[Collected entries]
──────────────────────────────

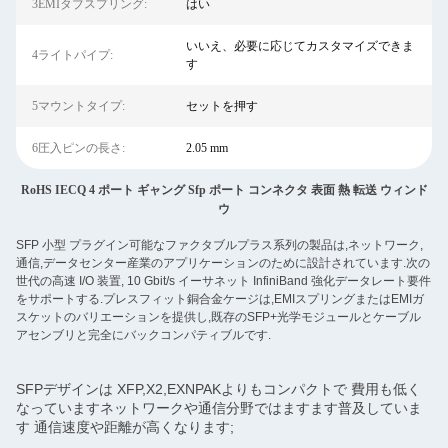
3EMIタブスプリング:
はい
いいえ、必要に応じてカスタマイズできま
4ライトパイプ:
す
5マウントタイプ:
セットを押す
6圧入ピンの長さ:
2.05 mm
RoHS IECQ 4 ポート ギャング Sfp ポート コンネクタ 表面 熱 転送 ウィンド
ウ
SFP 小型 プラグイン可能なファクタブルプラス系列の製品は,ネットワーク,
通信,データセンター産業のアプリケーションのために設計されています.次の
世代の高速 I/O 装置, 10 Gbit/s イーサネット InfiniBand 強化データレート要件
をサポートする.プレスフィット銅合金ケージは,EMIスプリングまたはEMIガ
スケットのバリエーションを提供し,既存のSFP+光学モジュールとケーブル
アセンブリと完全にバックコンパティブルです.
SFPデザインは XFP,X2,EXNPAKよりもコンパクトで 費用も低く
なっていますネットワークや通信分野ではますます普及していま
す 通信速度や距離が高くなります;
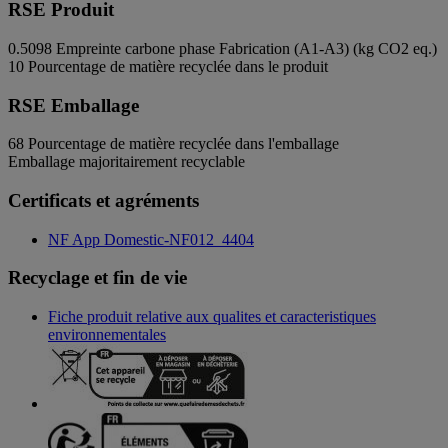
RSE Produit
0.5098
Empreinte carbone phase Fabrication (A1-A3) (kg CO2 eq.)
10
Pourcentage de matière recyclée dans le produit
RSE Emballage
68
Pourcentage de matière recyclée dans l'emballage
Emballage majoritairement recyclable
Certificats et agréments
NF App Domestic-NF012_4404
Recyclage et fin de vie
Fiche produit relative aux qualites et caracteristiques
environnementales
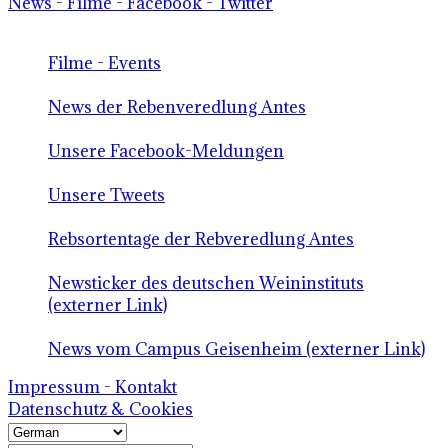
News - Filme - Facebook - Twitter
Filme - Events
News der Rebenveredlung Antes
Unsere Facebook-Meldungen
Unsere Tweets
Rebsortentage der Rebveredlung Antes
Newsticker des deutschen Weininstituts
(externer Link)
News vom Campus Geisenheim (externer Link)
Impressum - Kontakt
Datenschutz & Cookies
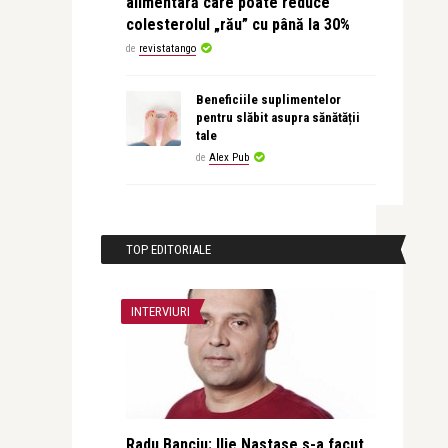
alimentară care poate reduce
colesterolul „rău” cu până la 30%
de
revistatango
Beneficiile suplimentelor
pentru slăbit asupra sănătății
tale
de
Alex Pub
TOP EDITORIALE
INTERVIURI
Radu Banciu: Ilie Nastase s-a facut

──────────────────────────────

ASSIGNMENT: Can you transcribe the text of every entry above word for word, leaving the pictures out of your answer?

PROBLEM SOLUTION:
3EMIタブスプリング:
はい
いいえ、必要に応じてカスタマイズできま
4ライトパイプ:
す
5マウントタイプ:
セットを押す
6圧入ピンの長さ:
2.05 mm
RoHS IECQ 4 ポート ギャング Sfp ポート コンネクタ 表面 熱 転送 ウィンド
ウ
SFP 小型 プラグイン可能なファクタブルプラス系列の製品は,ネットワーク,
通信,データセンター産業のアプリケーションのために設計されています.次の
世代の高速 I/O 装置, 10 Gbit/s イーサネット InfiniBand 強化データレート要件
をサポートする.プレスフィット銅合金ケージは,EMIスプリングまたはEMIガ
スケットのバリエーションを提供し,既存のSFP+光学モジュールとケーブル
アセンブリと完全にバックコンパティブルです.
SFPデザインは XFP,X2,EXNPAKよりもコンパクトで 費用も低く
なっていますネットワークや通信分野ではますます普及していま
す 通信速度や距離が高くなります;
RSE Produit
0.5098
Empreinte carbone phase Fabrication (A1-A3) (kg CO2 eq.)
10
Pourcentage de matière recyclée dans le produit
RSE Emballage
68
Pourcentage de matière recyclée dans l'emballage
Emballage majoritairement recyclable
Certificats et agréments
NF App Domestic-NF012_4404
Recyclage et fin de vie
Fiche produit relative aux qualites et caracteristiques
environnementales
News - Filme - Facebook - Twitter
Filme - Events
News der Rebenveredlung Antes
Unsere Facebook-Meldungen
Unsere Tweets
Rebsortentage der Rebveredlung Antes
Newsticker des deutschen Weininstituts
(externer Link)
News vom Campus Geisenheim (externer Link)
Impressum - Kontakt
Datenschutz & Cookies
alimentară care poate reduce
colesterolul „rău” cu până la 30%
de
revistatango
Beneficiile suplimentelor
pentru slăbit asupra sănătății
tale
de
Alex Pub
TOP EDITORIALE
INTERVIURI
Radu Banciu: Ilie Nastase s-a facut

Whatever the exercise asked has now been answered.